Философия упадка. Здесь научат самому дурному - Александр Викторович Марков
Шрифт:
Интервал:
Закладка:
Если де Сад смотрел, как буквально понятые слова порождают сюжеты, то Лотреамон изучает совсем другое: как мимолетные настроения, невольные жесты, вроде жестов отвращения и брезгливости или, наоборот, желания и неудержимого аппетита, приводят ко злу. Лотреамон так открывал бессознательное, которое мы не можем контролировать, за которым мы никогда не успеваем.
Согласно Лотреамону, наш первый жест, наша первая реакция на что угодно, происходящее во внешнем мире, вроде презрительного взгляда, злой шутки, оскорбительной брани, уже увеличивает число зла в мире. При этом мы еще не успели понять, что к чему. Мы не успели даже опомниться, как зло захватило ключевые позиции в мире:
Ты, верно, ждешь, читатель, чтоб я на первых же страницах попотчевал тебя изрядной порцией ненависти? Будь спокоен, ты ее получишь, ты в полной мере усладишь свое обоняние кровавыми ее испарениями, разлитыми в бархатном мраке; твои благородные тонкие ноздри затрепещут от вожделения, и ты опрокинешься навзничь, как алчная акула, едва ли сознавая сам всю знаменательность своих деяний и этого вдруг пробудившегося в тебе голодного естества. Обещаю, две жадные дырки на гнусной твоей роже, уродина, будут удовлетворены сполна, если только ты не поленишься три тысячи раз подряд вдохнуть зловоние нечистой совести Всевышнего! На свете нет ничего столь благоуханного, так что твой нос-гурман, вкусив сей аромат, замрет в немом экстазе, как ангелы на благодатных небесах[37].
Любая реакция на ненависть, но и на любовь тоже, согласно Лотреамону, умножает озлобленность в человеке. В нем растет и презрение к миру, в котором всё случайно, и яростное презрение к себе, как не умеющему ни любить толком, ни ненавидеть. Из такой презрительности и рождается настоящее зло, которое начинает тянуть к себе всех и каждого, привлекая своей концентрированностью.
Воспевать зло – гораздо честнее, чем тщеславно и лицемерно воспевать добро. Ведь тщеславие тоже ведет ко злу, только более сложными и окольными путями, с лишними и бессмысленными усилиями.

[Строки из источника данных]
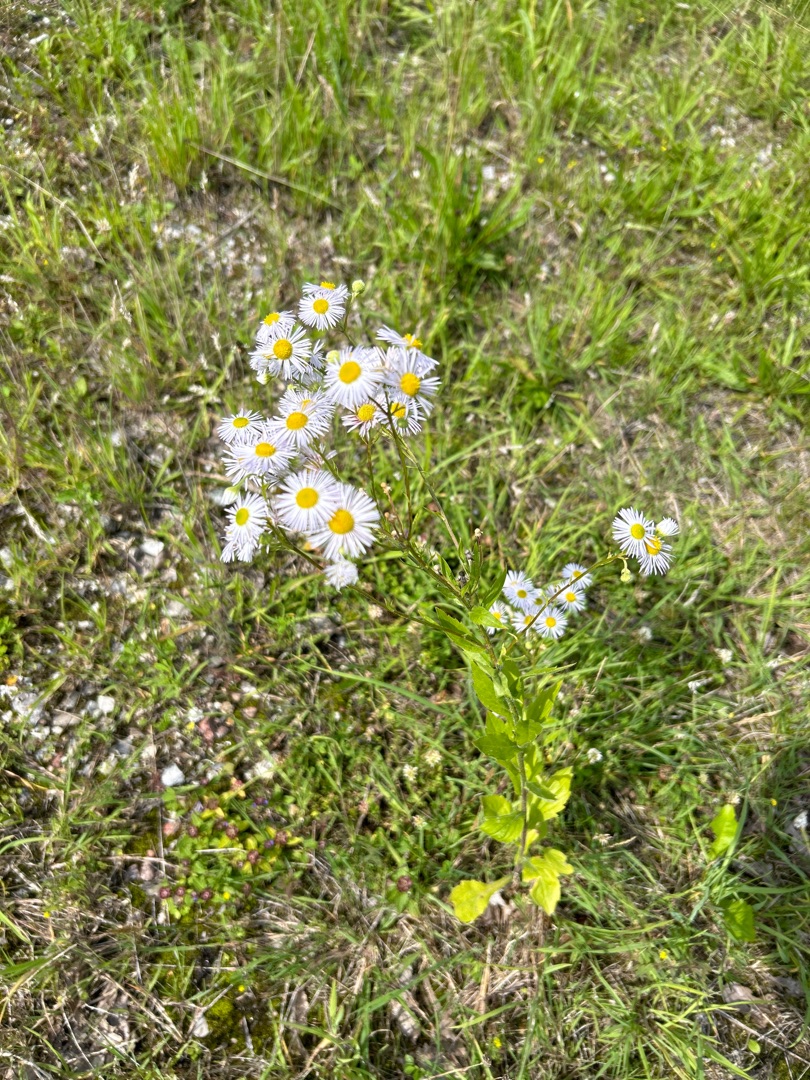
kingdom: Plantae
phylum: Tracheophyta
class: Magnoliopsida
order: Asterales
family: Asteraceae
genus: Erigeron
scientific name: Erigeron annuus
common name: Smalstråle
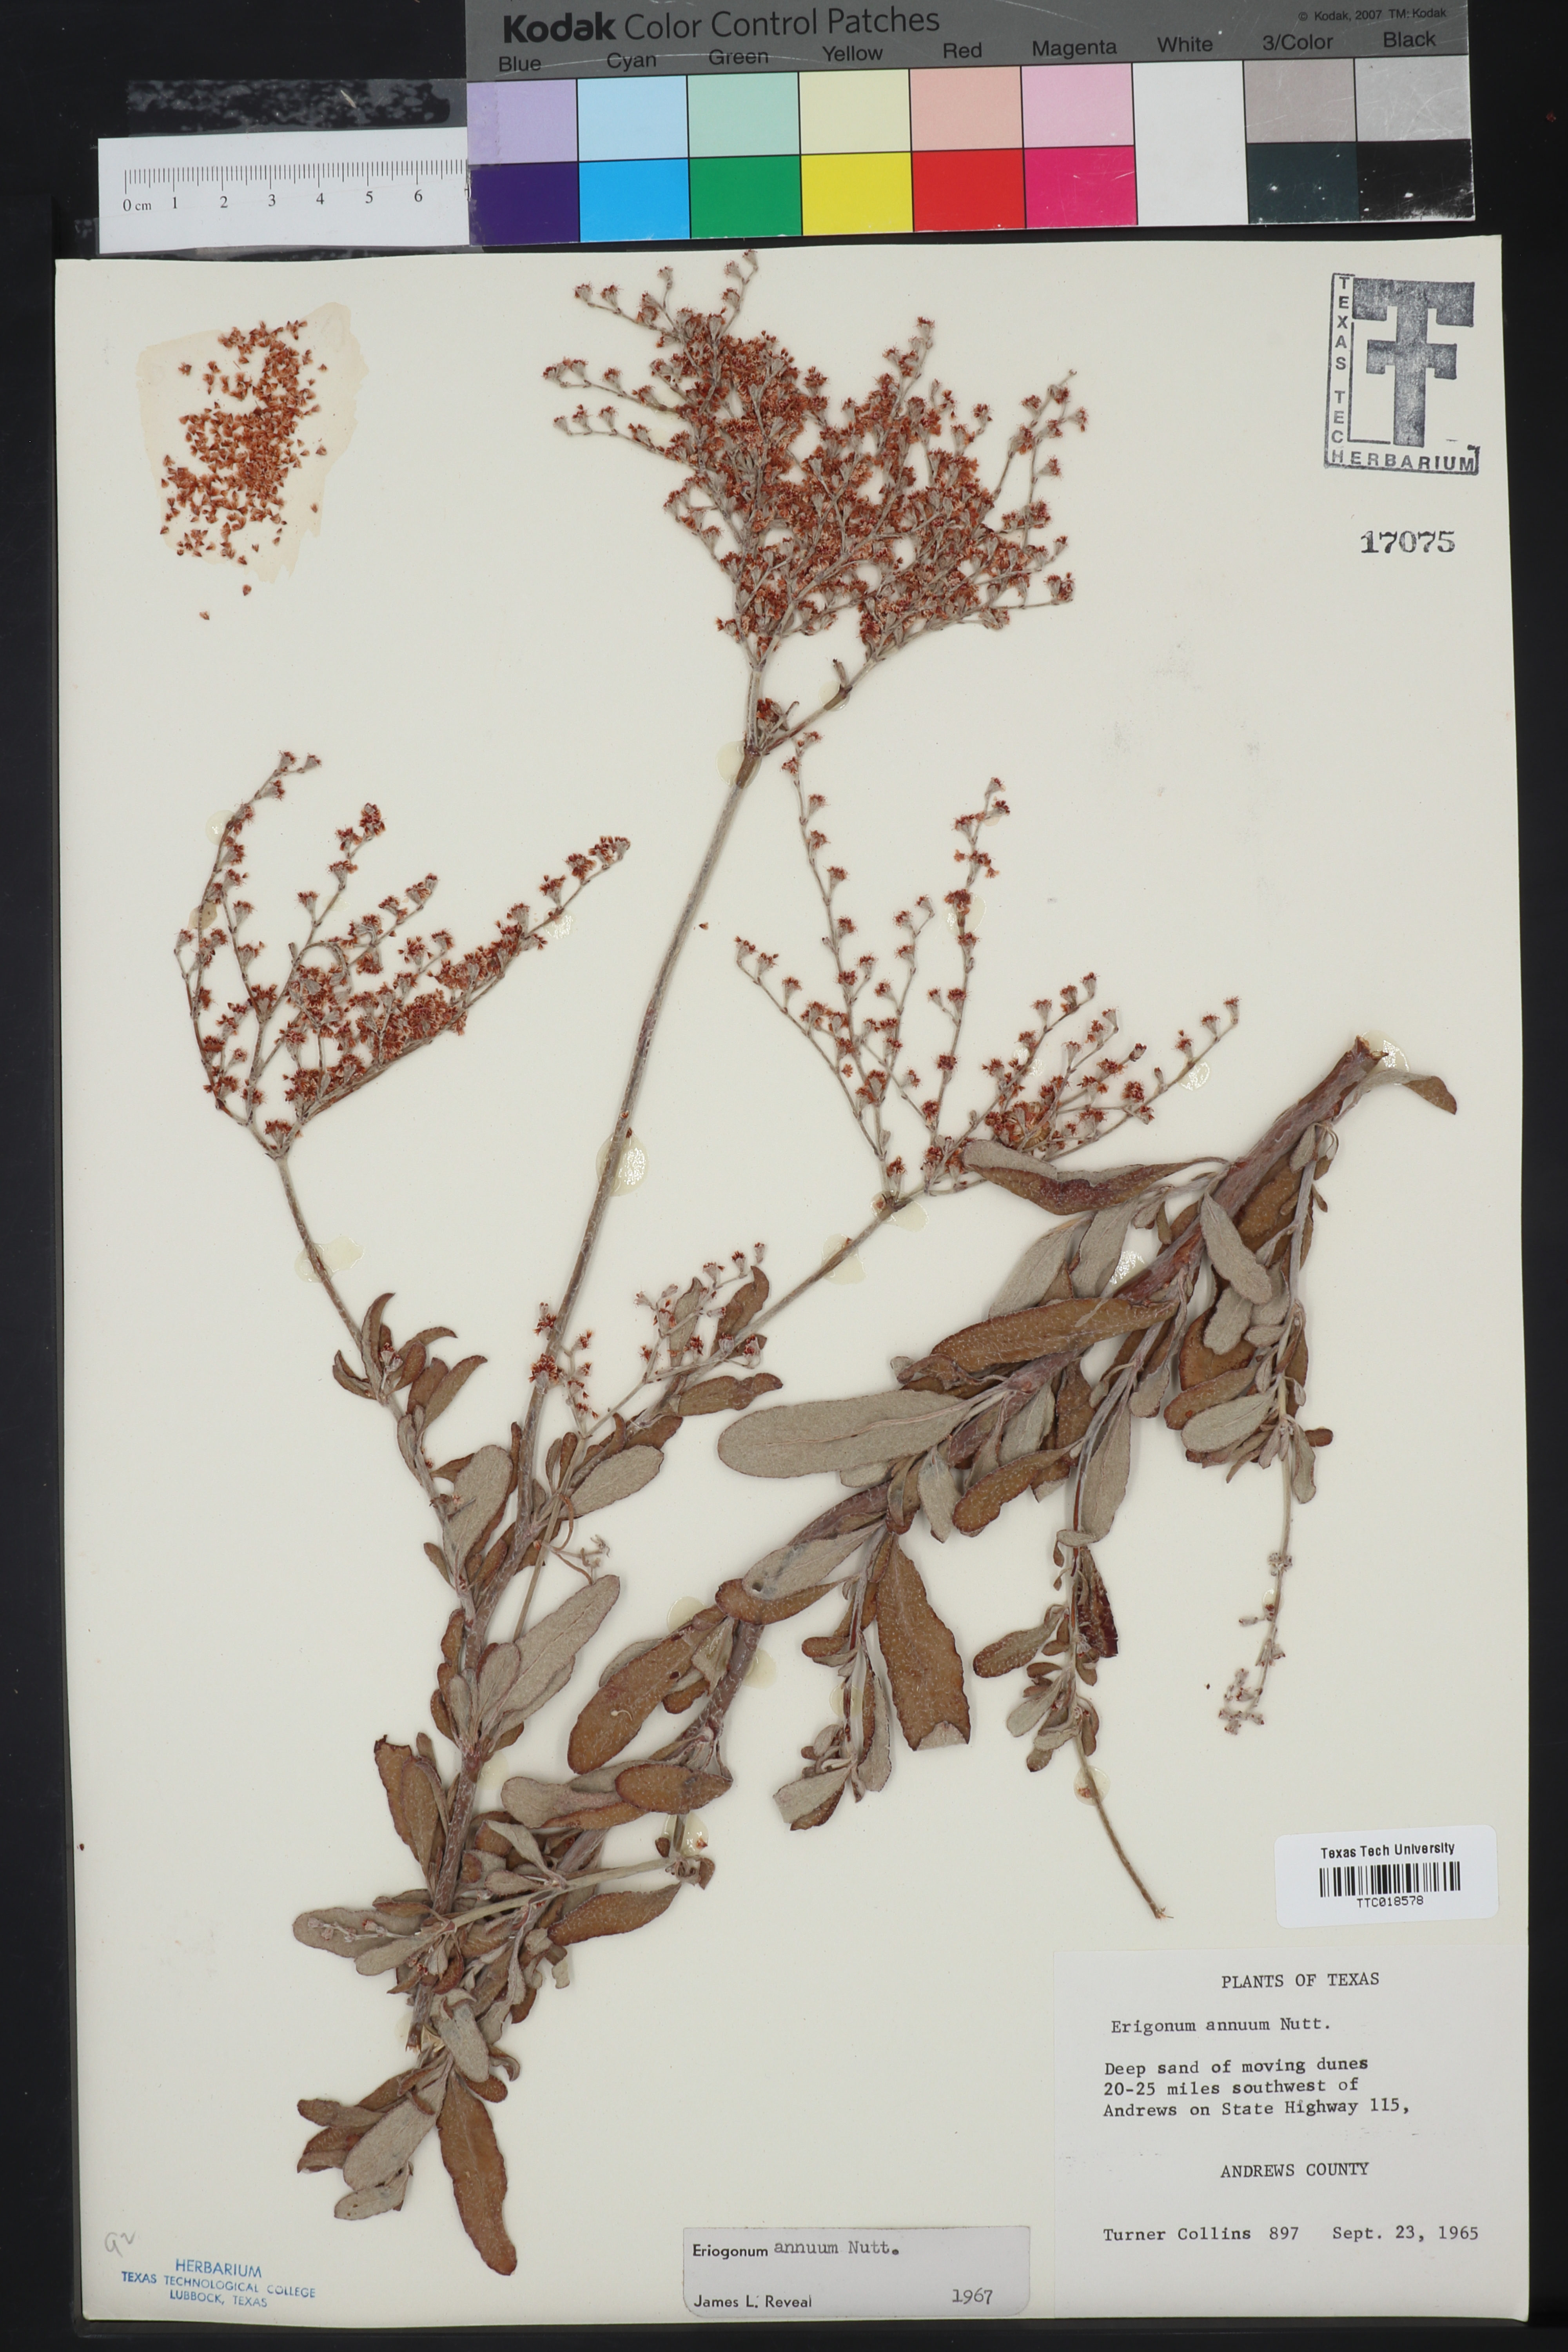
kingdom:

- [Суть задания]
Верните дословно часть отрывка о Лотреамоне между словами «Любая реакция на» и «привлекая своей концентрированностью.», включая их самих.

- [Выполненное задание]
Любая реакция на ненависть, но и на любовь тоже, согласно Лотреамону, умножает озлобленность в человеке. В нем растет и презрение к миру, в котором всё случайно, и яростное презрение к себе, как не умеющему ни любить толком, ни ненавидеть. Из такой презрительности и рождается настоящее зло, которое начинает тянуть к себе всех и каждого, привлекая своей концентрированностью.